Gerente de Corcudec. 

Hoy murió un tío en el exilio. Lejos en Canadá. Estoy dolido. El mismo exilio que Patricio Manns vivió en Cuba, Francia, Suiza. Un ‘no lugar’ , finalmente, para tantos y tantas. Porque el exilio es eso: un aeropuerto, una estación de trenes, un terminal de buses, y el territorio un resplandor.

Quien usó la palabra escrita como cuchilla, quien usó la voz como un trueno, quien vivió por el vino ¿Quién ocupó ese cuerpo? Lo habitó en Nacimiento, «¿dónde más?», dijo siempre que se le preguntó. La rebeldía y su nueva creación; su eclosión en seres luminosos: El Pato Manns, Víctor Jara, Violeta y la peña, Rolando Alarcón; esa nueva canción chilena remece los fundamentos de los cercos, de los muros, estaciona la nave donde nadie pudo antes.

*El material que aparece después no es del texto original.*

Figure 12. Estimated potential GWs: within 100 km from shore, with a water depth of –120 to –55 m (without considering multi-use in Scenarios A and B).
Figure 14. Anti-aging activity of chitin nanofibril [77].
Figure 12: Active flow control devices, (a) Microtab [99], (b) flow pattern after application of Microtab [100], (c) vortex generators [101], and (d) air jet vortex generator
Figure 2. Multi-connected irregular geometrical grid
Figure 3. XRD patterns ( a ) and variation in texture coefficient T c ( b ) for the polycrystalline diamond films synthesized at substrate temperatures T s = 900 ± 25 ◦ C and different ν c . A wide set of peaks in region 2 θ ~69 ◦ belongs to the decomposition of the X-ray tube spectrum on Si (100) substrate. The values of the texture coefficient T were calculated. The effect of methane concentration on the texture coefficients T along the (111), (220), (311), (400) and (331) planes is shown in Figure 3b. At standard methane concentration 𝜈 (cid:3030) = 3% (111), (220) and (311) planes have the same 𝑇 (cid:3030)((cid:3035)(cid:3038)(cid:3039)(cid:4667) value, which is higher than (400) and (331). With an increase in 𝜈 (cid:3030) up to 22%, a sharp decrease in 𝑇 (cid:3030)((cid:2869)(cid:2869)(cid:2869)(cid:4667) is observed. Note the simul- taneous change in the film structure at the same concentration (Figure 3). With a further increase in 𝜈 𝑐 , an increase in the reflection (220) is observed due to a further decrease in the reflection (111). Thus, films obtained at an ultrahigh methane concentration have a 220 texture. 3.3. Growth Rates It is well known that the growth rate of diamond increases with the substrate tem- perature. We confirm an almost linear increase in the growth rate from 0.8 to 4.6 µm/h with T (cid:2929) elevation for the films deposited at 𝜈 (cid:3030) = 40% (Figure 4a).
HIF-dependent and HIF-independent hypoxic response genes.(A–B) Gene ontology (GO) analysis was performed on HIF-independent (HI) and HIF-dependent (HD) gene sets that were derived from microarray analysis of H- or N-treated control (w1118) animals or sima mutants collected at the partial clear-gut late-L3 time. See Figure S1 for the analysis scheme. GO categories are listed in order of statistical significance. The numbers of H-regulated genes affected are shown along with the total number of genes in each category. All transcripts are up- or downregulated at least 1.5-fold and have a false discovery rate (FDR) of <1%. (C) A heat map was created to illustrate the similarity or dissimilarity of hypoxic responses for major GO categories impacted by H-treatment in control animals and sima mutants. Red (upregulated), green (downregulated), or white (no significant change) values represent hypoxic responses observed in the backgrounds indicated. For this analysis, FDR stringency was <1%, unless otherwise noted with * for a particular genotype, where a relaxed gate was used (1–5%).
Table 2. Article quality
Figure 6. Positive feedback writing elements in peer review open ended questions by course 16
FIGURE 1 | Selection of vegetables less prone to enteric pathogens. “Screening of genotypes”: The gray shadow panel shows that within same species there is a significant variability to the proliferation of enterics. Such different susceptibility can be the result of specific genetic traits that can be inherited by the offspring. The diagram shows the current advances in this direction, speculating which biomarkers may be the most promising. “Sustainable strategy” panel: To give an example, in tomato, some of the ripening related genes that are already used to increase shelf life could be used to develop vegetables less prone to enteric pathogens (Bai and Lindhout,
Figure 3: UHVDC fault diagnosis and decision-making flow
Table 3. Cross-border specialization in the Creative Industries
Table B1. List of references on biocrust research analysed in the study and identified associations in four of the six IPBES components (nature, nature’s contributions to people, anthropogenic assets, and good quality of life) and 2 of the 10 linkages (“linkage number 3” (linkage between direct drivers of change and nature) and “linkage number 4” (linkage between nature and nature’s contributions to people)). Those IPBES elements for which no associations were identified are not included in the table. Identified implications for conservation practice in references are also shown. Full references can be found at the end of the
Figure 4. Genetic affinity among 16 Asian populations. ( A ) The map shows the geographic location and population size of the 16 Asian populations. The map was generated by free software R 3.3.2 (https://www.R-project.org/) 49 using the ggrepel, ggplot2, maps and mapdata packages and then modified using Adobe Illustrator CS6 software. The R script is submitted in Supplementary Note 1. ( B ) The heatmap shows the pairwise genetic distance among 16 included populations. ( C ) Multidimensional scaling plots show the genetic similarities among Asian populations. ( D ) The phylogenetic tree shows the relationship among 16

Para nosotros, los lotinos, era nuestro. «La noche es brava en Lota», nuestro himno. Memorial de la noche, su anticipado marichiweu, no es más que un puente del cuento «Quilapán» de Baldomero Lillo.

El Pato vuelve del no lugar. A principios de los 90, Manns gira por Chile y llega a nuestro Teatro de la Universidad de Concepción. Sus hijos Frances, Liselotte e Iván «el terrible» («nuestro Pato chico» como le decíamos sus amigos), por primera vez lo ven, lo cantan, lo lloran.

Nos conocimos así. El padre fantasma de mis amigos, el innombrable mirista, el cautivo de TilTil. Llegó volando.

A mediados de los 90, quise hablar con él, pero Alejandra, espartana y marxistamente su compañera, me lo quitaba y me lo negaba, porque le negaba todos los amores que no fuesen el suyo. Tuvieron un cáncer de esa manera, lo superaron de esa manera y de algún modo se fueron de esa manera; pegados al amor como a las uvas.Pero el Pato quería saber la verdad y aceptó mi invitación.

«La Literatura como Herramienta Social» se llamaba el encuentro de escritores que mi amigo Pedro Lemebel me ayudó a levantar en la zona del carbón. Caminamos por Lota Alto. Parábamos. Caminamos los tres con Alejandra. Parábamos. Caminamos los cuatro con Pedro por la feria de Lota Bajo y nos detuvo: «Aquí estaba mi puesto», nos contó. «Me iba temprano a loza Penco y remataba los platos Willow que no pasaban el proceso de calidad o estaban definitivamente quebrados. Los pegaba, los repintaba yo mismo y los vendía aquí, en el callejón Saavedra», dijo.

Así era este Búfalo de mil oficios.

Nada le quedó grande, nada le era indiferente, nada lo derrotaba, porque nunca el hombre está vencido, su derrota es siempre breve.

Al año siguiente, Alejandra me atendía con atención y ternura. Le dije que volvieran a Coronel. Otro encuentro, ahora internacional. «No tengo plata para traerlos a los dos», le señalé. El Pato le quitó el teléfono y me respondió: «estoy dispuesto a una chuica menos, pero vamos los dos».

Esta vez hablamos de la verdad a solas. Nos emborrachamos hasta que Alejandra cedió y se fue a dormir. Me pidió que le hablara del Pato chico, que le describiera sus locuras, sus ansias carnívoras del mar, su pena por el labio leporino y lloramos juntos sin dejar de beber.

¡El resplandor del búfalo se había esfumado!

(En memoria del Pato chico, mi amigo, asesinado en Talcahuano por la dictadura).